■ Work task ■
Only the lines that hold "module" should be in the answer, each copied from the data below.

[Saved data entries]

__________

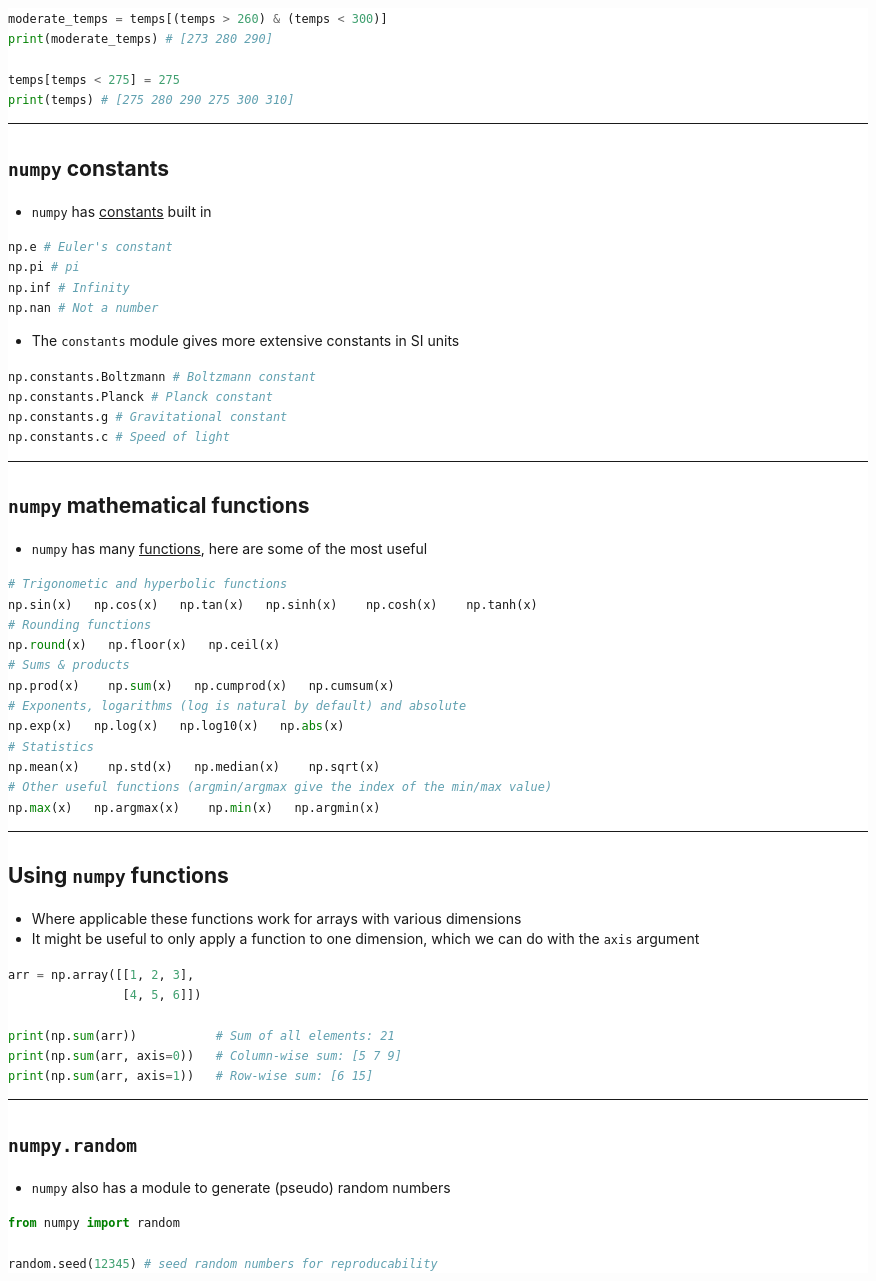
 ```python
moderate_temps = temps[(temps > 260) & (temps < 300)]
print(moderate_temps) # [273 280 290]

temps[temps < 275] = 275
print(temps) # [275 280 290 275 300 310]
```
---
## `numpy` constants
- `numpy` has [constants](https://numpy.org/doc/stable/reference/constants.html) built in
```python
np.e # Euler's constant
np.pi # pi
np.inf # Infinity
np.nan # Not a number
```
- The `constants` module gives more extensive constants in SI units
```python
np.constants.Boltzmann # Boltzmann constant
np.constants.Planck # Planck constant
np.constants.g # Gravitational constant
np.constants.c # Speed of light
```
---
## `numpy` mathematical functions
- `numpy` has many [functions](https://numpy.org/doc/stable/reference/routines.math.html), here are some of the most useful
```python
# Trigonometic and hyperbolic functions
np.sin(x)   np.cos(x)   np.tan(x)   np.sinh(x)    np.cosh(x)    np.tanh(x)
# Rounding functions
np.round(x)   np.floor(x)   np.ceil(x)
# Sums & products
np.prod(x)    np.sum(x)   np.cumprod(x)   np.cumsum(x)
# Exponents, logarithms (log is natural by default) and absolute
np.exp(x)   np.log(x)   np.log10(x)   np.abs(x)
# Statistics
np.mean(x)    np.std(x)   np.median(x)    np.sqrt(x)
# Other useful functions (argmin/argmax give the index of the min/max value)
np.max(x)   np.argmax(x)    np.min(x)   np.argmin(x)  
```
---
## Using `numpy` functions
- Where applicable these functions work for arrays with various dimensions
- It might be useful to only apply a function to one dimension, which we can do with the `axis` argument
```python
arr = np.array([[1, 2, 3],
                [4, 5, 6]])

print(np.sum(arr))           # Sum of all elements: 21
print(np.sum(arr, axis=0))   # Column-wise sum: [5 7 9]
print(np.sum(arr, axis=1))   # Row-wise sum: [6 15]
```
---
## `numpy.random`
- `numpy` also has a module to generate (pseudo) random numbers
```python
from numpy import random

random.seed(12345) # seed random numbers for reproducability
```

__________

■ Solution for this problem ■
- The `constants` module gives more extensive constants in SI units
- `numpy` also has a module to generate (pseudo) random numbers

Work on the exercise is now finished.